He glanced sharply about the group, feeling their eyes clinging to him.
"Get as much rubbish on the crate as possible. And then obey every order I give you as fast as possible no matter how foolish the order may seem."
The jet thundered down over the landing strip, rasped to a halt. "Out," roared Scott. "Fast. Make it fast."
The loading compartment swung open. But as the men lifted the crate toward the door, the jet's intercom burst into life. "Jerill. Jerill, this is Captain Elderburg. I order you to return at once."
Elderburg had freed himself too quickly.
"This is a criminal offense, Jerill. Come back at once."
"Get that crate out," Scott roared. "Hurry. Hurry!"
"Mister Jerill," blared the intercom. "You are under arrest, according to the Articles of s.p.a.ce, for conspiracy, armed a.s.sault...." Scott cut the voice off in mid-sentence. He leaped into the hold, threw his weight behind the box. "Quick. Get it to the pit."
The men lumbered off into the darkness. Even with the light gravity of the asteroid, it was difficult to handle the crate as the scrambling cats pitched it from side to side.

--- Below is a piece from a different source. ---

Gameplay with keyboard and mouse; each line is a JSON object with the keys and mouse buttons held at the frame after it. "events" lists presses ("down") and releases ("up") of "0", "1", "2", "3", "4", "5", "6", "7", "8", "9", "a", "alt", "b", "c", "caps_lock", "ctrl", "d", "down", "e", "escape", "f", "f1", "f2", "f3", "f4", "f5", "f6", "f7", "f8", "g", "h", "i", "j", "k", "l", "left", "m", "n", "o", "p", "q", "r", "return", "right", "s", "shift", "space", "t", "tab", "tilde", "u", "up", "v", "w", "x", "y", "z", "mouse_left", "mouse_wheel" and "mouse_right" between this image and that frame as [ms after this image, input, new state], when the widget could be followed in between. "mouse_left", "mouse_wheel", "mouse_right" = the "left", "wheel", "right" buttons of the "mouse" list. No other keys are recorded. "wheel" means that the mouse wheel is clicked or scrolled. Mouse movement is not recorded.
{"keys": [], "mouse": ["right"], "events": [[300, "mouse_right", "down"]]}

Scott scaled a boulder. The hulk of the Kastil loomed just beyond, dark and threatening. A thin square of light showed at their cargo entrance. They were still completing loading.
"Hurry," Scott muttered feverishly. "Hurry."
The men reached the pit. Carefully, slowly, they lowered the crate into the shadows.
Sweat streaming down his face, Scott tore his eyes from the Kastil hatch, grimly watched as his men scooped rubbish into the pit.
A motion in the darkness. Out where no motion should be. Movement among the sunless stones.
Scott's breathing stopped.
A group of men closing in toward the cargo jet. Men racing out of the shadows. Men of the Kastil.
"Stop," Scott shouted frantically into his radio. "Get that crate back to the jet. Get it out of the pit. Back to the jet. It's too late. Hurry. Hurry!"
For a single astounded moment the men paused. Then, sweeping the rubble from the crate, they fumbled it toward the surface of the pit.
Scott leaped down among them. Pushed. "They're going to trap us." The crate struck on the pit's edge. Scott seized one end, forced it up over. "Grab that other end, Masters. Move, man. Don't argue. Move!"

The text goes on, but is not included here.